Consumers feel pinch as shilling sinks towards 170 against dollar

The value of the Kenyan Shilling is hurtling towards a new record low of 170 against the dollar, leading to further financial distress for consumers.

Retail buyers are paying up to Sh167 per dollar in banking halls as the demand for the greenback surges, a Standard spot-check shows.

Currency traders told The Standard yesterday that the shilling appears poised to surpass the 170 threshold despite efforts by the State to prevent its decline. The continued weakening of the shilling now poses a fresh headache for the Kenya Kwanza administration and the banking regulator as its fall is expected to further burden the already struggling consumers.

According to Central Bank of Kenya (CBK) data, the shilling yesterday stood at 160.25 against the dollar for the official banking regulator’s printed mean rate.

But a spot-check yesterday by The Standard discovered that retail dollar buyers are currently paying up to nearly 170 per unit in banking halls due to the increasing demand for the greenback. 

Middle East Bank was selling the dollar at Sh167.15 per unit and buying at Sh157.15, while NCBA Bank was selling the US currency at Sh165.2 per unit and buying at Sh159.7, as per its own daily rates update.

Bank of Africa quoted the selling price of the dollar at Sh166 while buying at Sh160.2 while Stanbic Bank sold at Sh164.25 and bought at Sh159.25. I&M Bank said it was selling at Sh165.9 and buying at Sh160.7 while most forex bureaus were selling at above Sh167. A majority of other tier-one banks quoted their dollar price at nearly Sh167.

Despite CBK’s strict penalties on forex market manipulation and a government-supported fuel import agreement, the local currency has continued to decline since the start of the year.

CBK Governor Kamau Thugge said in early December that the banking regulator’s unexpected increase in the key lending rate will help prevent dollar hoarding. At the time the shilling was edging towards the 155 mark against the greenback.

The apex bank raised its benchmark lending rate by a significant 200 basis points to 12.50 per cent from the previous 10.50 per cent.

The scramble for the dollar means that buyers - both for trading and hedging purposes - keep bidding higher for the currency.
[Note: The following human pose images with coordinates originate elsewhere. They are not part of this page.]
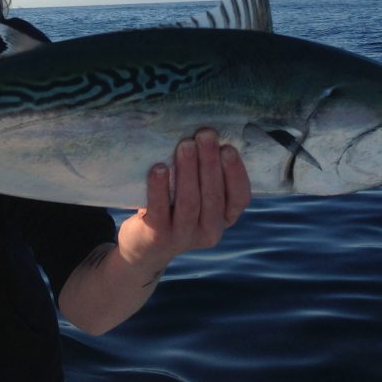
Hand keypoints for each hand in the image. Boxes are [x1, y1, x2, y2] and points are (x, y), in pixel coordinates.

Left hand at [117, 128, 250, 273]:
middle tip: (205, 135)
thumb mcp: (195, 197)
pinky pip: (159, 209)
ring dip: (188, 170)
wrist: (142, 247)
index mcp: (224, 218)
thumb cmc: (173, 208)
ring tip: (185, 145)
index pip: (239, 198)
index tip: (229, 148)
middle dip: (210, 162)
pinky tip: (159, 168)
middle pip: (213, 195)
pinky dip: (159, 188)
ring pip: (190, 202)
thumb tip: (205, 133)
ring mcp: (183, 236)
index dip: (236, 173)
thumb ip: (203, 175)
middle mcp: (209, 231)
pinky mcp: (157, 236)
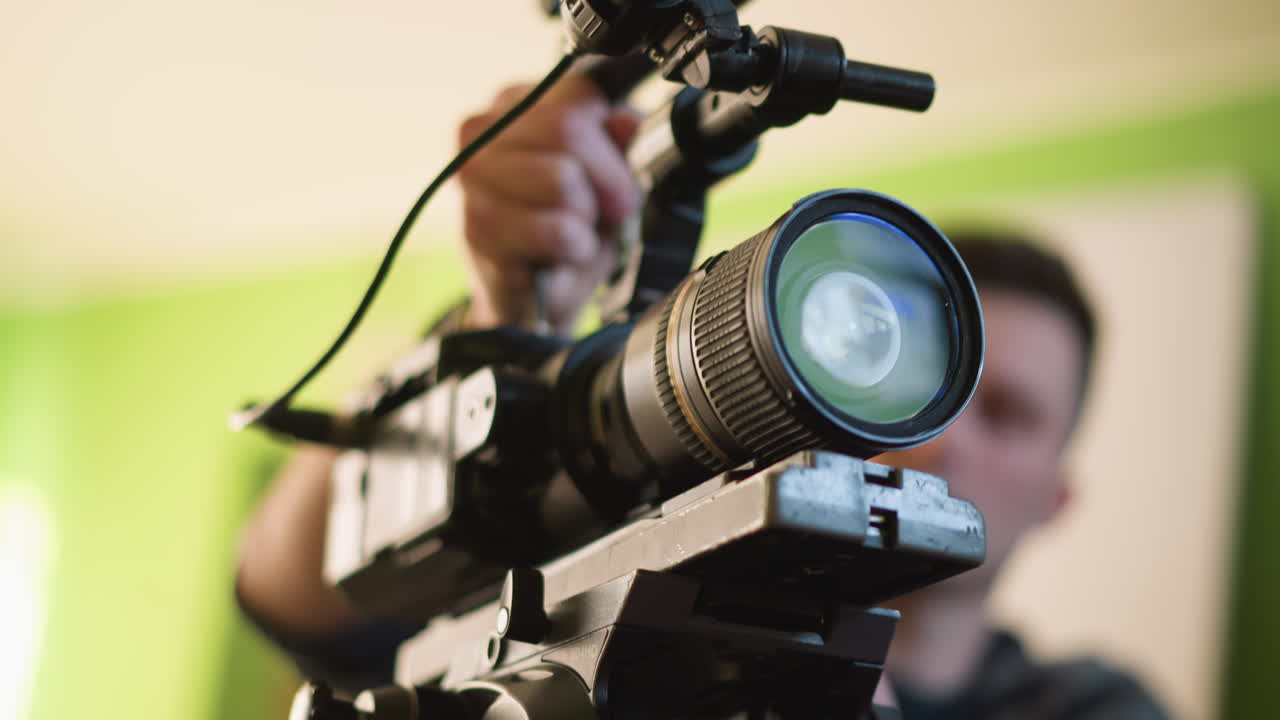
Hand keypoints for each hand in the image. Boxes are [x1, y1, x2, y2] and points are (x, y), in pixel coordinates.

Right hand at [456, 74, 641, 334]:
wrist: (538, 296)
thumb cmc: (569, 228)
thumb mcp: (607, 177)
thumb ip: (620, 143)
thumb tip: (628, 121)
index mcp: (513, 103)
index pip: (577, 94)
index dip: (612, 141)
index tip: (619, 178)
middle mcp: (480, 132)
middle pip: (567, 129)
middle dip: (604, 179)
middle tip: (604, 213)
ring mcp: (472, 180)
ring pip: (560, 179)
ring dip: (585, 218)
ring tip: (573, 233)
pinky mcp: (477, 228)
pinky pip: (553, 229)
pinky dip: (573, 248)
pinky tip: (558, 256)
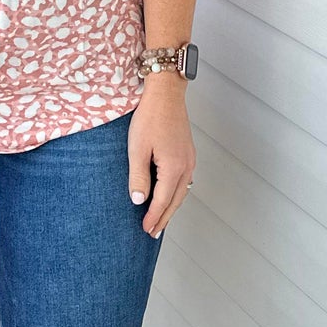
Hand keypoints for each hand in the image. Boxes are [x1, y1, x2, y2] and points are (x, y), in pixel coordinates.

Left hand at [128, 78, 195, 237]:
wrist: (165, 93)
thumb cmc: (150, 117)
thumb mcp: (137, 148)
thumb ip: (139, 177)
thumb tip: (139, 201)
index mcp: (173, 167)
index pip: (162, 200)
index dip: (153, 217)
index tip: (146, 230)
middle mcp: (186, 166)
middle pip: (176, 200)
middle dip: (164, 218)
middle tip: (154, 232)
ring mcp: (189, 159)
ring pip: (182, 192)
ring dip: (171, 207)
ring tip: (161, 219)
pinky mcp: (188, 152)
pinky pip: (184, 180)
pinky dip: (176, 193)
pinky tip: (169, 195)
Investors are known to hoard dollars for speculation purposes in the wake of forecasts showing that the shilling would remain weak against the US currency.
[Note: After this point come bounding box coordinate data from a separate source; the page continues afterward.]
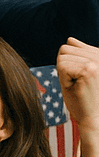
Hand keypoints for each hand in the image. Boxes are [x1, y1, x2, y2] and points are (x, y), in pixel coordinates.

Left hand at [57, 38, 98, 156]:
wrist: (94, 118)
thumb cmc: (85, 97)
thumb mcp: (81, 72)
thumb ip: (79, 55)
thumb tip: (70, 39)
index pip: (70, 44)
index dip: (68, 62)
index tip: (80, 77)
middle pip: (64, 49)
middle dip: (65, 67)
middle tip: (78, 82)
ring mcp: (96, 62)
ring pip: (62, 57)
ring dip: (64, 73)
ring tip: (78, 85)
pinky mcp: (89, 70)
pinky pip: (61, 67)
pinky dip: (64, 79)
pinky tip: (76, 88)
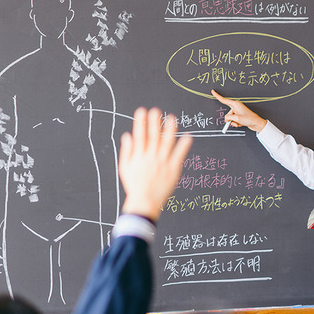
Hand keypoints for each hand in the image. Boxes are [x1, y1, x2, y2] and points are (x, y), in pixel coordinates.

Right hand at [118, 107, 192, 221]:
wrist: (145, 202)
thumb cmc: (134, 185)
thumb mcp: (125, 168)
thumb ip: (127, 151)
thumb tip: (127, 135)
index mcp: (138, 156)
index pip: (139, 135)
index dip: (140, 122)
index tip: (142, 111)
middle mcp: (150, 158)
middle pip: (153, 137)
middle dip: (154, 122)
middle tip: (156, 110)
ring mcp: (162, 163)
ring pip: (167, 143)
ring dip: (170, 130)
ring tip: (172, 118)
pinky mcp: (173, 170)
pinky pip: (179, 155)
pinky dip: (183, 146)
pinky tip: (188, 136)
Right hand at [212, 90, 267, 132]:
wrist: (256, 123)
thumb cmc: (249, 119)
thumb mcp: (236, 118)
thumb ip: (228, 118)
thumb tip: (226, 119)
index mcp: (235, 104)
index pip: (224, 100)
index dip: (217, 96)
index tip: (213, 91)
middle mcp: (236, 107)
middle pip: (227, 113)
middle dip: (230, 119)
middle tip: (235, 121)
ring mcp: (238, 112)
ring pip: (230, 118)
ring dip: (233, 122)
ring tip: (240, 123)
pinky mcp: (240, 116)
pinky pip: (234, 120)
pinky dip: (236, 123)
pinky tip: (241, 124)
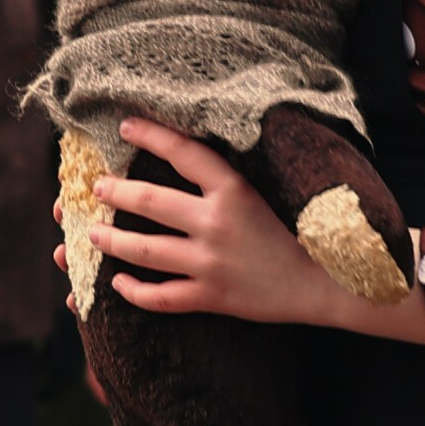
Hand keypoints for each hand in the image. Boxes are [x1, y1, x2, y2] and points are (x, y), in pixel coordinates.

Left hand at [98, 118, 424, 340]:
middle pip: (150, 202)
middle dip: (116, 192)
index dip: (150, 136)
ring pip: (145, 250)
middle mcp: (217, 224)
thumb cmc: (308, 231)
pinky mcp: (212, 298)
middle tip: (95, 186)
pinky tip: (118, 282)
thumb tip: (199, 152)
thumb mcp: (274, 189)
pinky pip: (161, 298)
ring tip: (91, 234)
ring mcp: (211, 264)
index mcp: (235, 190)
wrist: (333, 284)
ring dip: (112, 241)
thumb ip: (234, 176)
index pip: (183, 153)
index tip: (125, 127)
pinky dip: (135, 291)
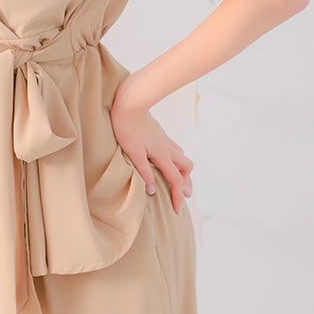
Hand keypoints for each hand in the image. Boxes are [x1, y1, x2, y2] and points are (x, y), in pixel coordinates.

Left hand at [110, 83, 193, 213]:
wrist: (130, 102)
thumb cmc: (127, 127)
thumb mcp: (133, 152)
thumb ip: (144, 172)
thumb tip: (153, 190)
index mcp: (162, 155)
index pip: (175, 180)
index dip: (177, 197)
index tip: (177, 210)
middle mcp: (167, 148)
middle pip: (186, 169)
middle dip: (186, 184)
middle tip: (181, 196)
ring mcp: (165, 139)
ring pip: (182, 158)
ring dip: (183, 171)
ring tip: (176, 181)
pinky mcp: (160, 133)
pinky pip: (175, 149)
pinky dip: (176, 160)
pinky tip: (167, 160)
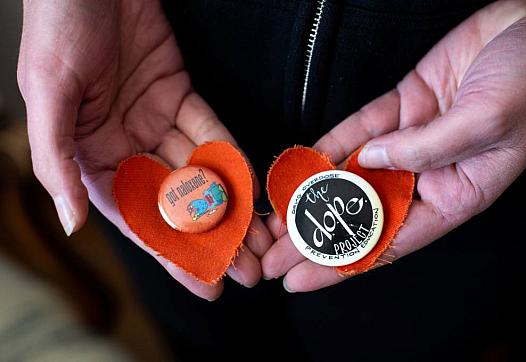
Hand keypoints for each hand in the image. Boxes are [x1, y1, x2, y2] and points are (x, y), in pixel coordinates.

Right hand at [17, 0, 270, 299]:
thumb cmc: (58, 27)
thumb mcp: (48, 95)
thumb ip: (58, 161)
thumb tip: (72, 224)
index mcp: (89, 154)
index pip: (137, 216)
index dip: (172, 254)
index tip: (207, 284)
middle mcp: (124, 144)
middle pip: (176, 203)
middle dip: (213, 239)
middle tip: (250, 272)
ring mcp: (153, 120)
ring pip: (198, 173)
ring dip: (231, 206)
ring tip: (260, 241)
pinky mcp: (177, 94)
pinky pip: (209, 132)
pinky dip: (231, 159)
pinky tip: (252, 189)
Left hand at [262, 0, 525, 291]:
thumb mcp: (486, 122)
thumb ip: (425, 148)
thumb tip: (370, 160)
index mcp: (457, 194)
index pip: (388, 241)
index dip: (341, 263)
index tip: (300, 278)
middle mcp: (429, 173)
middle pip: (361, 213)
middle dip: (314, 237)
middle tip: (271, 258)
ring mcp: (411, 140)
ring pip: (351, 174)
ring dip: (310, 196)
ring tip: (273, 221)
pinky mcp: (402, 106)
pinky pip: (357, 129)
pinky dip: (328, 145)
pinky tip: (298, 166)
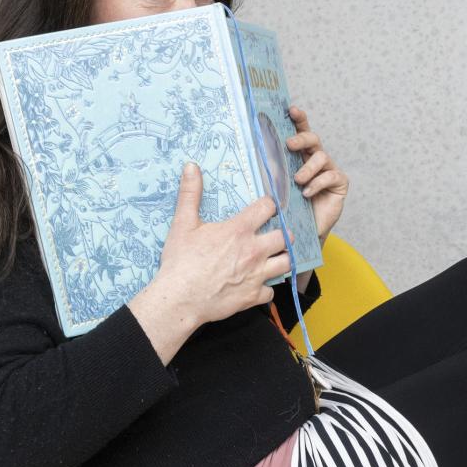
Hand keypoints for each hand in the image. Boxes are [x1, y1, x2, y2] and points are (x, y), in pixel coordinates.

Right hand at [154, 162, 293, 325]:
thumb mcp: (183, 224)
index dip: (268, 206)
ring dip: (281, 259)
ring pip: (286, 263)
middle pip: (285, 236)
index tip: (265, 209)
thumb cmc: (181, 261)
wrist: (179, 299)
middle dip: (281, 234)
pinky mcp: (253, 296)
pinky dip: (265, 289)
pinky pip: (271, 292)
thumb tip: (191, 166)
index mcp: (239, 230)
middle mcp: (254, 251)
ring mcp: (257, 275)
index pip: (268, 208)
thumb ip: (190, 194)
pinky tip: (256, 285)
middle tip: (272, 236)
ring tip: (272, 258)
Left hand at [285, 105, 348, 238]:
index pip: (300, 132)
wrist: (304, 231)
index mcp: (300, 155)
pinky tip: (307, 193)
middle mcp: (315, 159)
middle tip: (289, 145)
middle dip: (301, 138)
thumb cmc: (290, 207)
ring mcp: (329, 169)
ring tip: (297, 181)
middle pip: (312, 139)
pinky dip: (317, 183)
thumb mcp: (278, 187)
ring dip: (307, 168)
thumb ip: (273, 172)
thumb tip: (252, 158)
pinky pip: (331, 175)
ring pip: (321, 157)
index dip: (298, 119)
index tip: (291, 109)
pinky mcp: (340, 182)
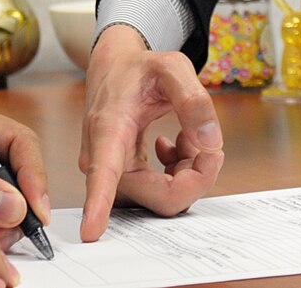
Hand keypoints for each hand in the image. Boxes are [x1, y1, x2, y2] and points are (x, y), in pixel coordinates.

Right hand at [78, 24, 223, 240]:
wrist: (114, 69)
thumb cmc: (137, 69)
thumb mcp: (171, 67)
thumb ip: (194, 100)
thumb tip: (209, 142)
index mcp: (109, 128)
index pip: (103, 172)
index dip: (98, 204)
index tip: (90, 232)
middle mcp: (103, 158)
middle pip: (159, 195)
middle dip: (195, 176)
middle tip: (209, 145)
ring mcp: (114, 173)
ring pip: (165, 196)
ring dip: (189, 170)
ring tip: (188, 136)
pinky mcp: (125, 180)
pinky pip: (164, 193)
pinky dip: (182, 172)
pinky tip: (177, 145)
The CBK benchmark rate hike - the highest in a decade and near levels last witnessed in 2012 during the Kibaki era - was in a bid to stabilise the flagging shilling and rein in the runaway cost of living, CBK said.

Dr Thugge had said at the time the aggressive monetary policy stance had put on notice individuals stockpiling dollars in the hope they would cash in from the shilling fall at a later date.

“The actions that we have taken to raise the CBR (Central Bank Rate) by 200 basis points, that should reduce pressure on the exchange rate,” he said during a post-Monetary Policy Committee meeting press conference in Nairobi in early December.

He also reckoned the surprise move aimed at stabilising the exchange rate would dissuade those hoarding dollars and bring more greenbacks into the banking system.

“I know there are a lot of people who have been holding dollars in the banks or even dollars as an investment asset expecting the shilling to go up.

“We are determined to make sure we are going to tighten the monetary policy until the exchange rate is stabilised and finds its true level which in my view the current rate has overshot that true value,” Thugge said.

“We do believe that once those holding dollars know that we are serious and determined to stabilise the exchange rate, we should see a flow of foreign exchange back into the interbank foreign exchange market.”

The depreciation of the shilling poses a significant challenge to Kenya due to its reliance on imports.

Consequently, any further devaluation of the domestic currency is anticipated to exacerbate the cost of living, inflicting additional hardship on households already burdened by soaring fuel and food expenses.

This, in turn, will contribute to the country’s mounting electricity expenses and the distress associated with servicing its debts.

Buyers, for both trading and hedging purposes, will continue to bid higher for the dollar due to the ongoing scramble for the currency.